Spencer-Devlin later told British reporters that she had been under great emotional strain because of the recent death of her stepfather, Bill Devlin, and that she had been struggling to control her previously diagnosed manic-depressive condition. She said that she had gone through a psychological "crash" early in 1989 and that after a year plagued by recurring back pain, she had endured another bout of severe depression, in January.
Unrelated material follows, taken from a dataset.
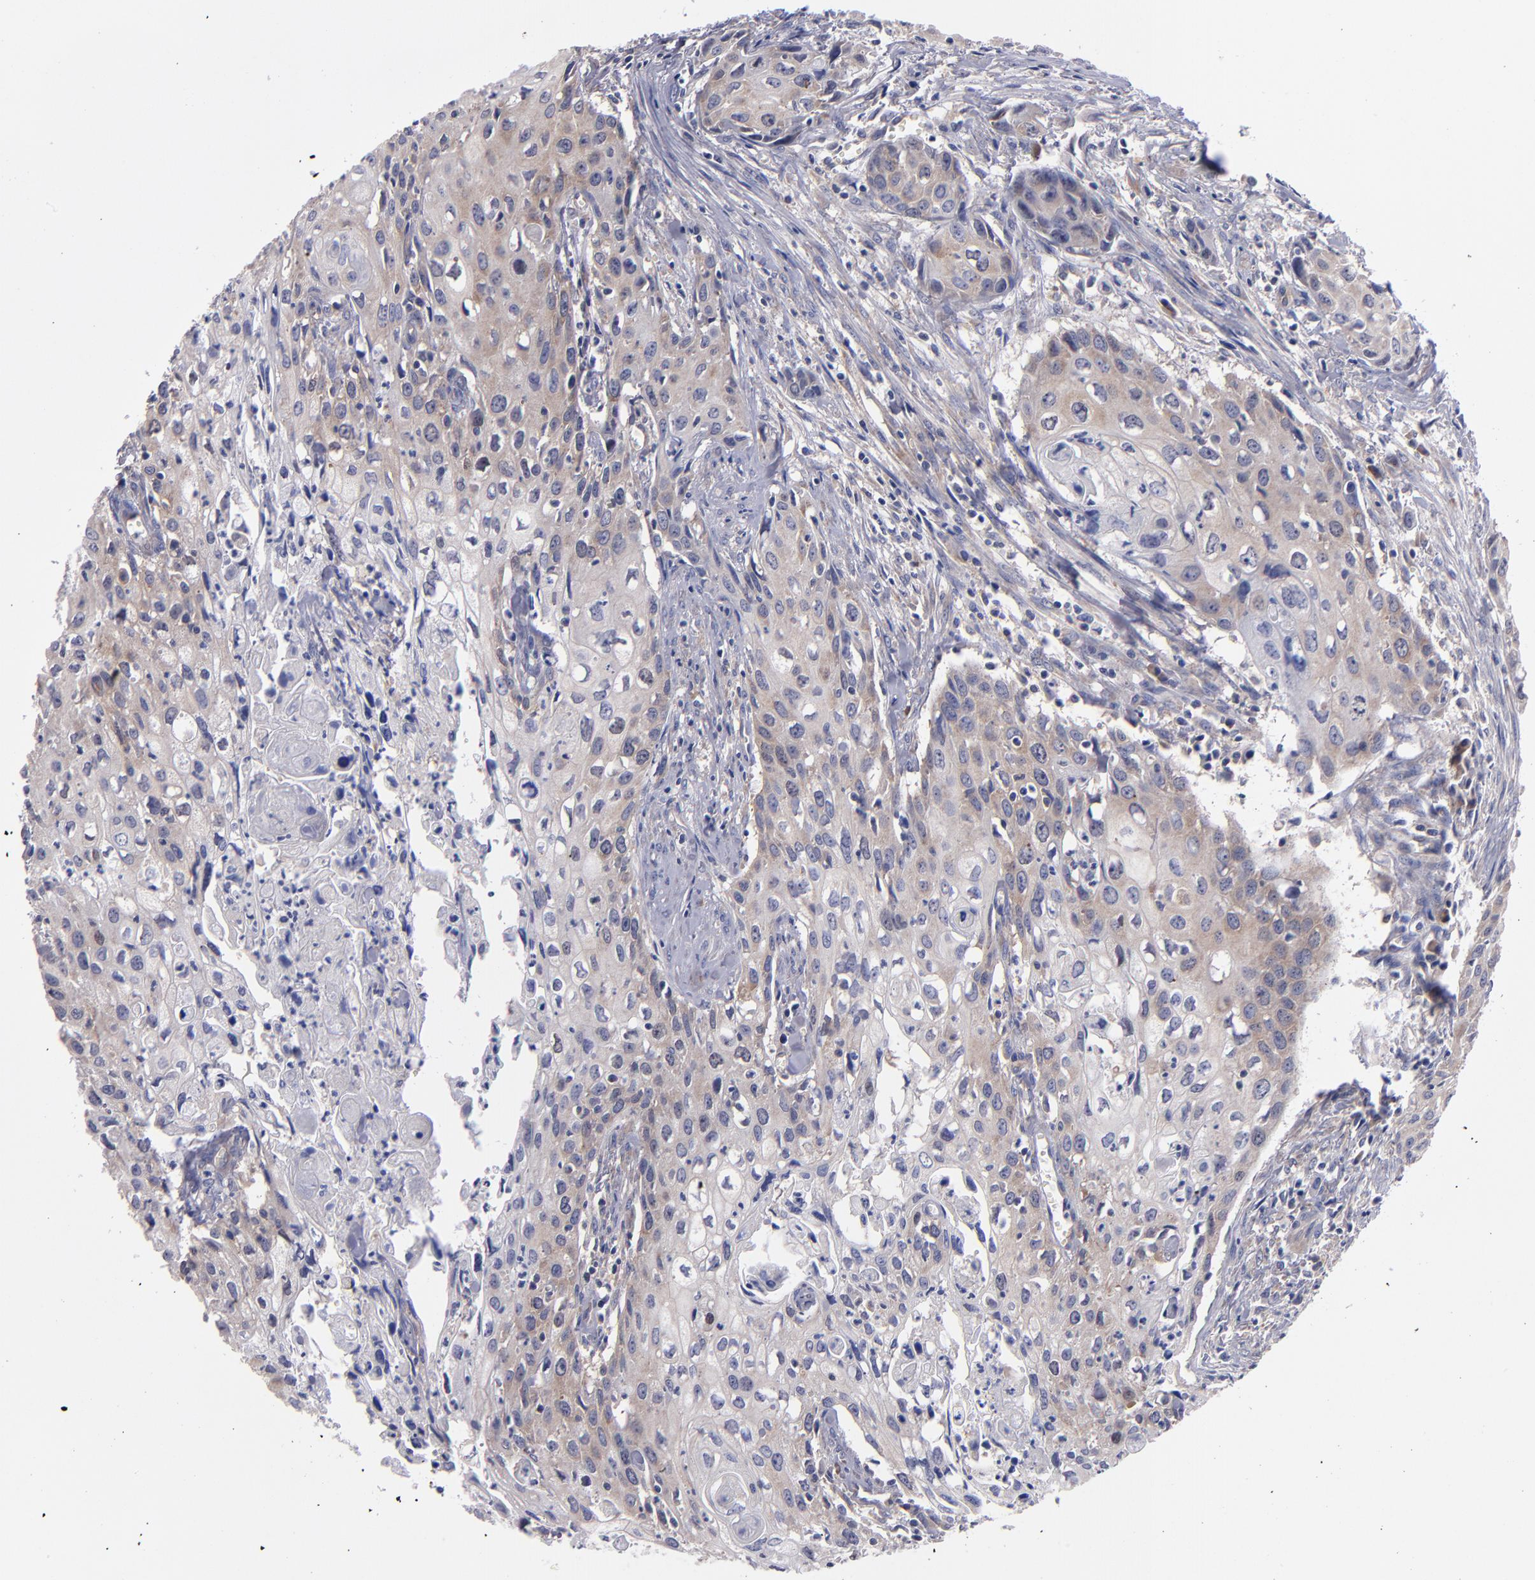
{"staining": {"intensity": "weak", "quantity": ">75%", "location": "cytoplasmic/membranous"}, "tissue": "urothelial cancer", "cell_type": "Tumor cells", "image_type": "cancer", "snomed": [{"axis": "morphology", "description": "Urothelial carcinoma, High grade"}, {"axis": "topography", "description": "Urinary bladder"}], "caption": "Immunohistochemistry (DAB) staining of human high-grade urothelial carcinoma reveals weak cytoplasmic/membranous protein positivity in about >75% of tumor cells. (brown staining indicates protein expression, while blue staining denotes nuclei).", "gene": "EIF3L", "patient": {"sex": "male", "age": 54}}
"I tried to kill myself by injecting an air bubble into my veins, hoping it would travel to my heart and blow up, [but] nothing happened," Spencer-Devlin said. "I thought about taking a boat ride and slipping off the back so that I would drown or be eaten by sharks. I just wanted to end this incredible misery in which I was living. I was living my life for other people." Spencer-Devlin now says that although she contemplated suicide, she didn't actually attempt it, despite what she told the British reporters.

Spencer-Devlin hasn't played in an LPGA event since last month's Dinah Shore Classic, in which she finished in a tie for 69th place and drew a $300 fine for throwing a water bottle at her caddie. One would hope that the LPGA, now aware of Spencer-Devlin's medical disorder, will address her case with support and sensitivity. "She is full of apology and regret for her misbehavior [at the dinner]," says Leslie Morrish, the psychiatrist who has been treating her. "But in fairness, the incident had more to do with the level of neurotransmitters in her brain than it had to do with intentionally giving offense." Spencer-Devlin may have put it best after the dinner flare-up: "I need a little patience and tenderness."

Indiana basketball coach Bob Knight says that after seeing former UCLA coach John Wooden's autobiography, They Call Me Coach, in a bookstore, he came up with a title for his own someday-to-be-written autobiography: They Call Me a Lot of Things.


SI special correspondent Robert H. Boyle writes:

Last week's White House decision to renege on a pledge to help developing countries phase out the use of chlorofluorocarbons (CFCs) was disturbing but not surprising. It was, after all, made at the behest of the President's chief of staff, John Sununu, and budget director Richard Darman, who aren't exactly allies of the environmental movement. In a recent speech at Harvard, Darman uttered the memorable line, "Americans did not fight and win the wars of the 20th century to make the world safe for green vegetables."

One could argue that Darman's speech was exactly the kind of stuff that makes vegetables grow. Unfortunately, the depletion of the stratospheric ozone layer by CFCs (man-made chemicals used as refrigerants, solvents and aerosol propellants) is no joking matter. The ozone layer is the primary filter of ultraviolet radiation from the sun and is essential to protecting life. In 1987, after scientists confirmed that CFCs had caused a hole in the ozone layer above Antarctica, the U.S. and 23 other nations signed a protocol calling for a 50% reduction in CFC production by 1999 and agreed to provide financial and technical assistance to help developing nations reduce their use of CFCs. In March, the contributing countries proposed that the U.S. chip in $25 million over three years toward the cause. This money would be drawn from $5 billion in excise taxes that the U.S. has imposed on CFC producers.